Count how many lines of the material below have the word "logic" and give only the number.

-- Entries provided follows --

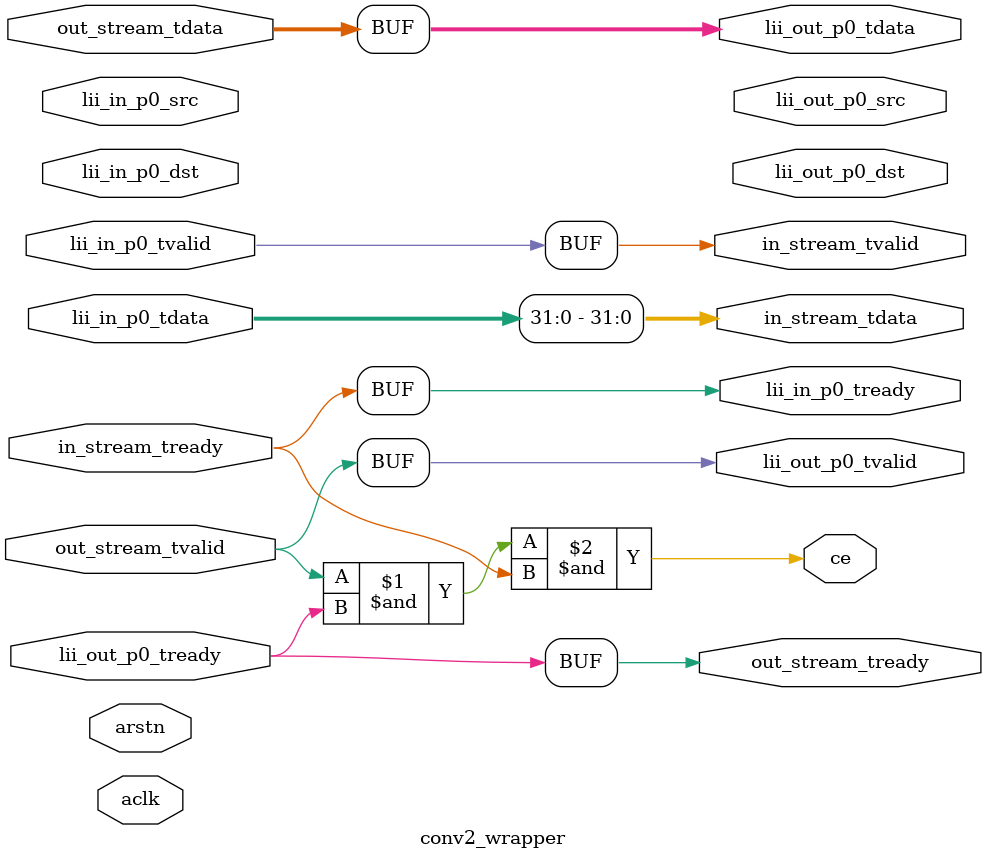
<source format=v>
`timescale 1ns/1ps

module conv2_wrapper
#(
    parameter NIN  = 1,   // logic input streams
    parameter NOUT = 1,  // logic output streams
    parameter P    = 1,              // phy in channels
    parameter Q    = 1,             // phy out channels
    parameter PW   = 64              // packing width
)
(
    // ------ clock and reset ------
    input  wire                     aclk,
    input  wire                     arstn,
    // ------ LII phy input ------
    input  wire [PW-1:0]            lii_in_p0_tdata,
    input  wire                     lii_in_p0_tvalid,
    output wire                     lii_in_p0_tready,
    input  wire [7:0]               lii_in_p0_src,
    input  wire [7:0]               lii_in_p0_dst,
    // ------ LII phy output ------
    output wire [PW-1:0]            lii_out_p0_tdata,
    output wire                     lii_out_p0_tvalid,
    input  wire                     lii_out_p0_tready,
    output wire [7:0]               lii_out_p0_src,
    output wire [7:0]               lii_out_p0_dst,
    // ------ connection to HLS kernel ------
    output wire [31:0]   in_stream_tdata,
    output wire                     in_stream_tvalid,
    input  wire                     in_stream_tready,
    input  wire [63:0]   out_stream_tdata,
    input  wire                     out_stream_tvalid,
    output wire                     out_stream_tready,
    // ------ clock enable for HLS kernel ------
    output wire                     ce
);

    // ========= input: unpack =========
    assign lii_in_p0_tready =
        in_stream_tready;
    assign in_stream_tdata  = lii_in_p0_tdata[31:0];
    assign in_stream_tvalid = lii_in_p0_tvalid;

    // ========= output: pack =========
    assign lii_out_p0_tvalid = 
        out_stream_tvalid;
    assign lii_out_p0_tdata = {
        out_stream_tdata
    };
    assign { out_stream_tready } =
           { lii_out_p0_tready };

    // ========= kernel clock gating =========
    assign ce = (out_stream_tvalid) &
                (lii_out_p0_tready) &
                (lii_in_p0_tready);
endmodule
</source>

-- Entries provided concluded --

• **Written answer**: 2